What I Learned at the Opera

I didn't get a chance to write last night because we went to the opera -- Aida -- and it lasted for three hours. Not that we stayed that long; we left at intermission, but the 90 minutes we did see felt like three hours. So it exhausted me, the opera.

First of all, the stage at the Wortham is colossal, so large that when Amneris (the undesirable Egyptian princess) and Radames (the hot Egyptian stud) entered for the first time, I sat with my hands in my purse and thought, "Wow, they look like midgets!" When the chorus (Pharaoh’s court/army) entered soon after, I specified (to myself), "Maybe they ARE midgets." Instead of being bothered by how mini these people looked on stage, and it was deeply bothersome, I concluded that it was the POINT of opera to exemplify how we humans, even those of us who think we're larger than life, resemble mere specks on the universal stage. Midgets are giants, metaphorically. And humans? We're like the dust under the opera midgets' feet. After deciding to view the opera this way, I settled down and got into it.

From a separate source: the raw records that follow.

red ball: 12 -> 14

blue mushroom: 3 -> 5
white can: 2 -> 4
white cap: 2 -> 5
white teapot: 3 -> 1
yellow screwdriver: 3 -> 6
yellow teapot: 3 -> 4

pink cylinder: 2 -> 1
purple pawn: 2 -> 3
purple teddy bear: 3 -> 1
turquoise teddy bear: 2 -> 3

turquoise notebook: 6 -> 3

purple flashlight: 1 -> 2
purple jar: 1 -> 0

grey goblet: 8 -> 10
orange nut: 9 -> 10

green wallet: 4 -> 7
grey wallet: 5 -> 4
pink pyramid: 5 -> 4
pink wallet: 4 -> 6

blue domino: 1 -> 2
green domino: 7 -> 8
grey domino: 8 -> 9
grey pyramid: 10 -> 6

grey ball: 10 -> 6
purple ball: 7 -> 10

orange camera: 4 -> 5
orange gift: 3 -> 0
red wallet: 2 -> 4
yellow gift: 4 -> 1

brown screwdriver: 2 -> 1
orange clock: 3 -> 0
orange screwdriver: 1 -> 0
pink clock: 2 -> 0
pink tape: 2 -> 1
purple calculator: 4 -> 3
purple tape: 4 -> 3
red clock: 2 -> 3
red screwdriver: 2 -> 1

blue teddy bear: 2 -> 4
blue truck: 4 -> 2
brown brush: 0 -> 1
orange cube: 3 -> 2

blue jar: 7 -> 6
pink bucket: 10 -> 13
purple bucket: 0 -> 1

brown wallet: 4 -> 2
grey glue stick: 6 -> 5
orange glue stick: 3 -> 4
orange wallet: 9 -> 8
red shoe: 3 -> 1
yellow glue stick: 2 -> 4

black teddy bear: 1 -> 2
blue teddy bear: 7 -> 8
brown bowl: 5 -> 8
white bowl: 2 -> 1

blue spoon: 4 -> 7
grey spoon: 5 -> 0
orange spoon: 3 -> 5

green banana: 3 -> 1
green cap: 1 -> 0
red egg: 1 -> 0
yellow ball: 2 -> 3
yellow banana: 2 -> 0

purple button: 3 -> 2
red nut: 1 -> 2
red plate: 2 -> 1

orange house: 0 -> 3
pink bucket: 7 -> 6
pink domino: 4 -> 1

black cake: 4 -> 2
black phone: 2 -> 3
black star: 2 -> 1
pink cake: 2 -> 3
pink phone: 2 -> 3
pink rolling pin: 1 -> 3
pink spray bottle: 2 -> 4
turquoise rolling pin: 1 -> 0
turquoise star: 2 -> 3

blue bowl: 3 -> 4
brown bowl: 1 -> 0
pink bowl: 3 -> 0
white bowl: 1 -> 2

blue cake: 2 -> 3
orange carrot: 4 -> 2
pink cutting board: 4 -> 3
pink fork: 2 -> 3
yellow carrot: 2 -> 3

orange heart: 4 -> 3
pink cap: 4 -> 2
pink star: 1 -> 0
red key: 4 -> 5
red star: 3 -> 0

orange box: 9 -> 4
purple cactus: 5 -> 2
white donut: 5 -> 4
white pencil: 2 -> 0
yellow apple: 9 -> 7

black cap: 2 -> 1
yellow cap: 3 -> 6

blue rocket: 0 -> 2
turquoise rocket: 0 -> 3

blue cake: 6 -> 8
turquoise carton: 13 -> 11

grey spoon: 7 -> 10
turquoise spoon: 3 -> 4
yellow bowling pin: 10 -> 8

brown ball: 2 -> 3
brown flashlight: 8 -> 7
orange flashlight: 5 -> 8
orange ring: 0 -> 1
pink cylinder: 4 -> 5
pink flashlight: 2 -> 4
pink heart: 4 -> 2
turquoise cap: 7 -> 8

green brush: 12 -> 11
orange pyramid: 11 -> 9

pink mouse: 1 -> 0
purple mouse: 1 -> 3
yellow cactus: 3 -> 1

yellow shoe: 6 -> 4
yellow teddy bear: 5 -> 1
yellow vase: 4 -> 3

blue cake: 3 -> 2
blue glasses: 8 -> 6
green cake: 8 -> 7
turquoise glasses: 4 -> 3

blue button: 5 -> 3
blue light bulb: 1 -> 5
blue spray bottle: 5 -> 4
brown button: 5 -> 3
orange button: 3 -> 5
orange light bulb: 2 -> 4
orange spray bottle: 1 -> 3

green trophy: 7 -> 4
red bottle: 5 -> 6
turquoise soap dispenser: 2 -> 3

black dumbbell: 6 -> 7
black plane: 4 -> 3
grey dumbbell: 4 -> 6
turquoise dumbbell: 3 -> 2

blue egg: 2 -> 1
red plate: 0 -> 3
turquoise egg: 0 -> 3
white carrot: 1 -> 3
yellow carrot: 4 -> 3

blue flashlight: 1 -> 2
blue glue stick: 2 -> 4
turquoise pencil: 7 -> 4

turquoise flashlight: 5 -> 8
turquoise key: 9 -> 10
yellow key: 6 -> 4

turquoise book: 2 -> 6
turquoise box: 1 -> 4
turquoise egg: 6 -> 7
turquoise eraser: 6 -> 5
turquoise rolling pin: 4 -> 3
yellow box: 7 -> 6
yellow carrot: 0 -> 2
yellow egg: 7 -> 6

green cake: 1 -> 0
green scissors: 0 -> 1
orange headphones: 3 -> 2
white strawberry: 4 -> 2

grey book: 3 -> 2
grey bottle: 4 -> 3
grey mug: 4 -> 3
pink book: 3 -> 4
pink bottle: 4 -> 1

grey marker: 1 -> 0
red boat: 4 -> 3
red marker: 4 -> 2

Opera is the story of our lives, the story of our world, told in really loud voices, large gestures, garish costumes and vibratos. It's so over the top because it deserves to be -- many of the stories are monumentally tragic. Aida, for example. Radames is in love with a slave girl, the Ethiopian princess of the warring nation, who suffers Egyptian captivity and serves Amenris, who loves Radames. If you want a synopsis, please google it. Suffice it to say that Radames and Aida are enslaved by their love and suffer a gruesome death -- they're buried alive -- as a result.

Here are some things I learned last night by watching the opera AIDA:

Death Always Wins.
Death conquers Love.
Love Always Wins.
Love conquers Death.
Romantic love is always doomed.
The enemy provides the entertainment.
My purse is an absolute mess.
Ceremony fills the void.
The characters in the opera trust their author.
My vision is failing, but my hearing is compensating, as evidenced by my ability to hear the piece of candy clicking against the teeth of the guy sitting three people to the left of me.

Before the opera began, a voice told us to turn off our cell phones, and of course, I couldn't find mine because my purse is the size of a grocery bag and full of stuff. So I had to sit through the first act with my hands in my purse, making sure that if my cell phone did go off, I'd be able to silence it before Run DMC's "It's Tricky" broke the operatic illusion. With my hands in my purse, I became obsessed with my unaccounted-for cell phone, and the vision of "It's Tricky" interrupting AIDA reduced me to giggles. Then I remembered my hands imprisoned in my purse, and I felt ridiculous. So I removed them, taking the chance that my cell phone might ring. I dropped my purse to the floor and secretly wished it would.